AVONDALE — As the city-led redevelopment of Avondale’s Belmont Triangle gains momentum, the local alderperson said he backs community demands to bring more affordable housing to the site to fight gentrification-fueled displacement.
Social justice organization Palenque LSNA — formerly the Logan Square Neighborhood Association — hosted a rally Monday, initially meant to push Ald. Ariel Reboyras (30th) to back an all-affordable housing model for the Belmont Triangle project. The alderperson previously agreed to support a plan with 20 percent of the housing being affordable, organizers said.
But Reboyras joined the demonstration to endorse the group’s demands and said he would fight for a much larger share of low-cost units to keep longtime residents in the neighborhood.
“I want everyone to understand that I’m with you. I have asked the Department of Planning and Development to look at 100 percent affordable housing. I will not accept 20 percent,” Reboyras said at the rally, held outside of his ward office at 3559 N. Milwaukee Ave.
After the rally, Reboyras said an all-affordable housing project will be a tall order; those developments typically require a patchwork of funding and years of planning. But he said he intends to advocate for a large percentage of affordable housing to address community leaders’ concerns around diminishing affordability in Avondale.
If a developer proposes 50 or 75 percent affordable housing, Reboyras said he’d work with them and negotiate — but 20 percent is too low. Reboyras said he also wants to see a community center and a park, along with a large grocery store, incorporated in the large development.
“One hundred percent [affordable housing] will be very difficult, but I’m standing with the community, and I understand what they’re saying. I’m going to get as much as I can,” Reboyras said.
The city recently put out a bid for proposals for the Belmont Triangle project, inviting developers to reimagine four vacant lots in the heart of Avondale: 3240-84 N. Milwaukee Ave., 3207-47 N. Pulaski Road and 3934-62 W. Belmont Ave.
With the redevelopment, city leaders and Reboyras aim to bring new life to the 4-acre site, an area that for decades was occupied by industrial buildings and businesses but has emptied out in recent years as gentrification has taken hold.
The city has hosted community meetings around the project in recent months, seeking input from neighbors on elements they’d like to see incorporated. Similar city projects have created housing, libraries, health centers and more.
Local activists and youth leaders with Palenque LSNA said they want amenities for the community like a public library, a youth center and a mental health facility, in addition to the affordable housing.

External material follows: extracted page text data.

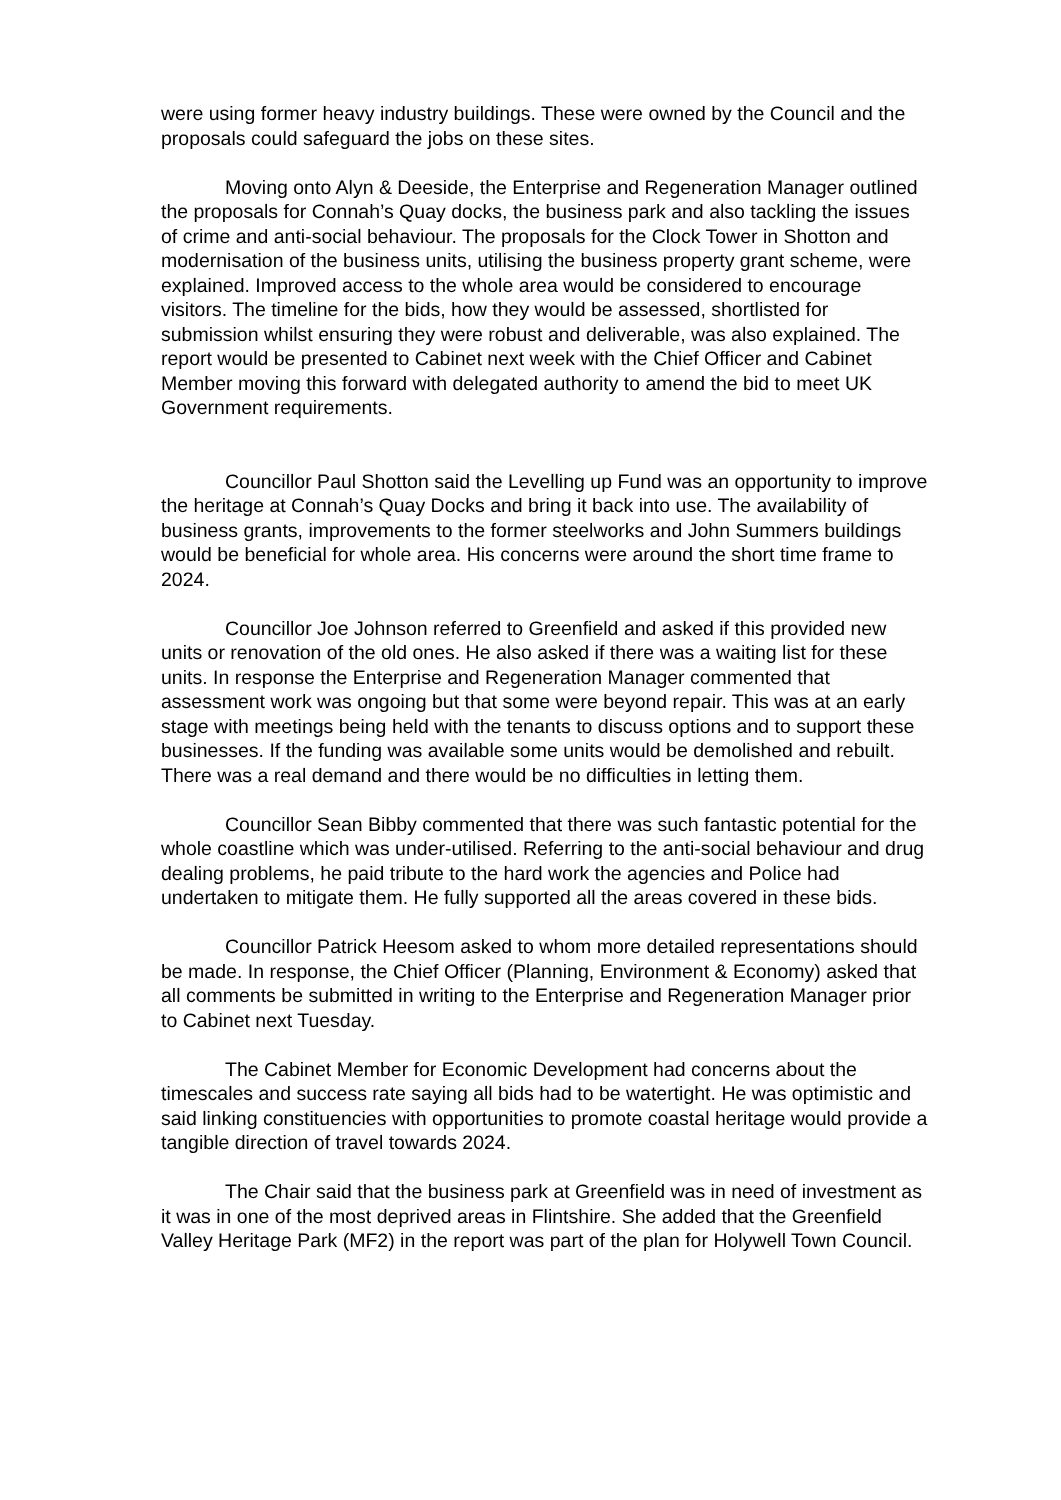were using former heavy industry buildings. These were owned by the Council and the proposals could safeguard the jobs on these sites.
Moving onto Alyn & Deeside, the Enterprise and Regeneration Manager outlined the proposals for Connah’s Quay docks, the business park and also tackling the issues of crime and anti-social behaviour. The proposals for the Clock Tower in Shotton and modernisation of the business units, utilising the business property grant scheme, were explained. Improved access to the whole area would be considered to encourage visitors. The timeline for the bids, how they would be assessed, shortlisted for submission whilst ensuring they were robust and deliverable, was also explained. The report would be presented to Cabinet next week with the Chief Officer and Cabinet Member moving this forward with delegated authority to amend the bid to meet UK Government requirements.
Councillor Paul Shotton said the Levelling up Fund was an opportunity to improve the heritage at Connah’s Quay Docks and bring it back into use. The availability of business grants, improvements to the former steelworks and John Summers buildings would be beneficial for whole area. His concerns were around the short time frame to 2024.
Councillor Joe Johnson referred to Greenfield and asked if this provided new units or renovation of the old ones. He also asked if there was a waiting list for these units. In response the Enterprise and Regeneration Manager commented that assessment work was ongoing but that some were beyond repair. This was at an early stage with meetings being held with the tenants to discuss options and to support these businesses. If the funding was available some units would be demolished and rebuilt. There was a real demand and there would be no difficulties in letting them.
Councillor Sean Bibby commented that there was such fantastic potential for the whole coastline which was under-utilised. Referring to the anti-social behaviour and drug dealing problems, he paid tribute to the hard work the agencies and Police had undertaken to mitigate them. He fully supported all the areas covered in these bids.
Councillor Patrick Heesom asked to whom more detailed representations should be made. In response, the Chief Officer (Planning, Environment & Economy) asked that all comments be submitted in writing to the Enterprise and Regeneration Manager prior to Cabinet next Tuesday.
The Cabinet Member for Economic Development had concerns about the timescales and success rate saying all bids had to be watertight. He was optimistic and said linking constituencies with opportunities to promote coastal heritage would provide a tangible direction of travel towards 2024.
The Chair said that the business park at Greenfield was in need of investment as it was in one of the most deprived areas in Flintshire. She added that the Greenfield Valley Heritage Park (MF2) in the report was part of the plan for Holywell Town Council.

Rents are increasing in the Avondale area, and longtime residents, many of them Latinx and Polish, are being driven out of their homes, community leaders said.
A WBEZ analysis found Avondale lost nearly 5,700 Latino residents between 2021 and 2017, the most of any neighborhood. Gentrification also continues to strip Avondale of its Polish identity, as many Polish residents and businesses have left the neighborhood in recent years.
Augustin Fantauzzi, a youth leader with Palenque LSNA, said his grandmother lives near the Belmont Triangle and is struggling to pay rent and keep up with her bills.
“Many people in Avondale are in the same situation where they can’t pay rent,” Fantauzzi said. “We are asking Ald. Reboyras to stand with us because we are his people, and he has the power to change the way we live.”
Christian Urbano, a youth leader at Palenque LSNA, said he grew up in neighboring Logan Square and watched his “favorite” stores close and neighbors move out in search of cheaper rents — and he doesn’t want other people to experience the erasure of their neighborhood like he has.
“As I walk down the streets of Logan, I don’t see my people or the joy anymore. The bars that replaced mom-and-pop shops remind me that I’m not welcome in my neighborhood,” Urbano said.
It was the second Belmont Triangle rally organized by Palenque LSNA this summer. In June, members of the neighborhood organization and state Rep. Will Guzzardi held a news conference, urging the city to gather more community input before putting out a bid for developers.
Developers have until 4 p.m. Oct. 21 to submit proposals for the Belmont Triangle.
Because all of the parcels are privately owned, the city is not building the project, but rather facilitating redevelopment like it has under Mayor Lori Lightfoot’s Invest South/West initiative.
The city named affordable housing — along with other amenities, including open space, a library and retail — as community priorities in its 54-page request for proposals.
“Milwaukee Avenue has long been a gateway to the Northwest Side. Once a bustling retail and commercial hub, jobs and retail started to leave the area through the late 20th century, causing Avondale to lose population and business vitality. The corridor requires a catalyst to showcase its existing assets and attract new investment that fosters vibrancy and mixed-use activity,” city planners wrote.
A city spokesman didn’t respond to a request for comment Tuesday morning.